Die Krankenhausmediziner seien nicht am Limit, sondern teils „schon darüber“, und das, obwohl die Umfrage von Ende September bis Anfang Oktober durchgeführt wurde, also „nach dem Sommer, wo das Personal normalerweise am erholtesten ist“, erläuterte er. Hinzu kommen laut Hajek besorgniserregende Umfrageergebnisse zu Überstunden der Spitalsärzte, von denen rund 50 Prozent auch ihre gesetzlichen Ruhezeiten „nicht recht einhalten“ könnten.

Gefordert werden Maßnahmen der Politik

Laut Ärztekammer braucht es eine tiefgreifende Strukturreform und Sofortmaßnahmen, um die Missstände zu beheben. Aushelfen könnte ein Pool an Freiberuflern. Die könnten einspringen, wenn es erhöhten Personalbedarf durch eine Viruswelle oder Krankenstände gibt.

Aus dem ersten Teil der Ergebnisse der Umfrage hatte die Ärztekammer bereits Ende November berichtet, dass 84 Prozent der Spitalsärztinnen und Spitalsärzte in Wien anhaltende und nachhaltige Qualitätsverluste in der Patientenversorgung orten.

Hacker (SPÖ) zu Belastungen in Spitälern

Peter Hacker (SPÖ), Stadtrat für Soziales, Gesundheit und Sport, spricht über die Arbeitsbelastungen in den Spitälern.

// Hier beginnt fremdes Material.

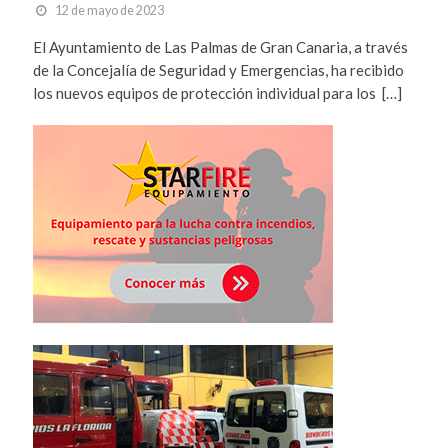
12 de mayo de 2023
El Ayuntamiento de Las Palmas de Gran Canaria, a través
de la Concejalía de Seguridad y Emergencias, ha recibido
los nuevos equipos de protección individual para los […]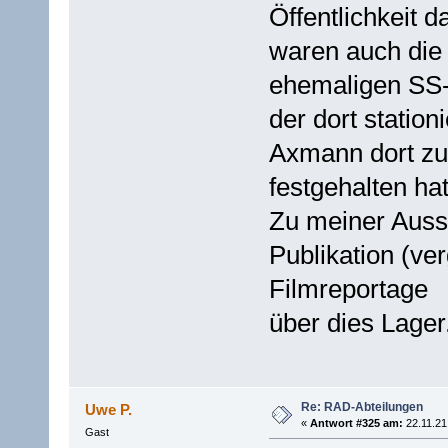
Öffentlichkeit 
waren auch die
ehemaligen SS
der dort station
Axmann dort zu 
festgehalten hat
Zu meiner Ausst
Publikation (ver
Filmreportage
über dies Lager
Re: RAD-Abteilungen
Uwe P.
«
Antwort #325 am:
22.11.21
Gast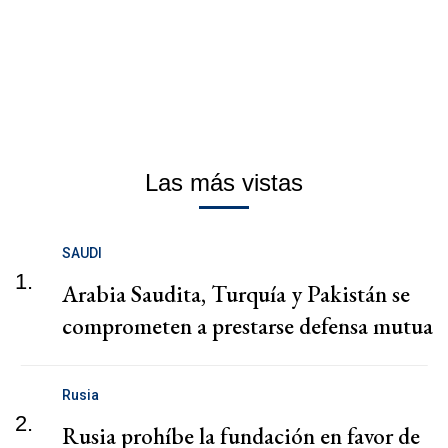
Las más vistas
SAUDI
1.
Arabia Saudita, Turquía y Pakistán se
comprometen a prestarse defensa mutua
Rusia
2.
Rusia prohíbe la fundación en favor de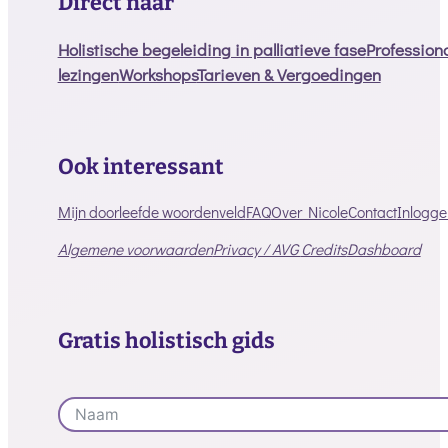
Direct naar
Holistische begeleiding in palliatieve fase
Profession
lezingen
Workshops
Tarieven & Vergoedingen
Ook interessant
Mijn doorleefde woordenveld
FAQ
Over Nicole
Contact
Inlogge
Algemene voorwaarden
Privacy / AVG
Credits
Dashboard
Gratis holistisch gids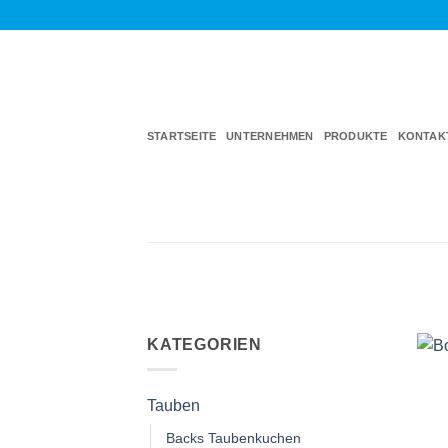
Zum
Inhalt
springen
STARTSEITE
UNTERNEHMEN
PRODUKTE
KONTAK
KATEGORIEN
Tauben
Backs Taubenkuchen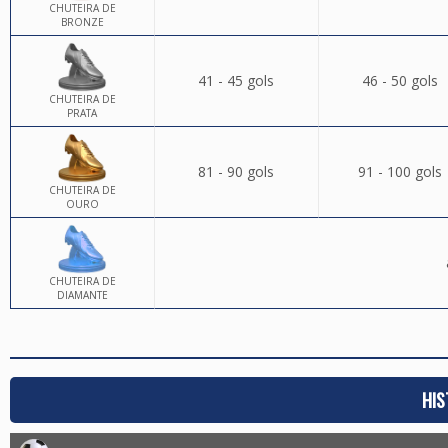
CHUTEIRA DE
BRONZE
41 - 45 gols
46 - 50 gols
CHUTEIRA DE
PRATA
81 - 90 gols
91 - 100 gols
CHUTEIRA DE
OURO
CHUTEIRA DE
DIAMANTE
HIS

Hacker: „Kampagne gegen Wiener Spitäler“

Der Wiener Gesundheitsstadtrat, Peter Hacker (SPÖ), sprach in „Wien heute“ von einer „Kampagne gegen die Wiener Spitäler“. Es sei nicht so, dass alles problemlos laufe im Gesundheitssystem, die Ärztekammer würde jedoch nicht für Verhandlungen zur Verfügung stehen. Vorschläge der Ärztekammer, wonach man gewisse Aufgaben in den niedergelassenen Bereich zu verlagern, begrüßte Hacker im Interview. „Ich habe diese Vorschläge auch gleich der Österreichischen Gesundheitskasse weitergeleitet, denn die verhandelt gerade mit der Ärztekammer den Gesamtvertrag.“

Auch, dass Fachärzte in den Spitalsstationen aushelfen bei schwierigen Personalsituationen sei gut. Eine Privatisierung der Ärzte in den Spitälern „kommt auf gar keinen Fall in Frage“. Außerdem sei es verwunderlich, dass dieses Angebot kommt, wo es doch derzeit schwierig sei, in Ordinationen von niedergelassenen Ärzten einen Termin zu bekommen.

660.000 Patientinnen und Patienten würden jedes Jahr ambulant im Spital behandelt. „Also das Reservoir von Patienten im Spital, die im niedergelassenen Bereich gut aufgehoben wären, ist riesengroß“, so Hacker.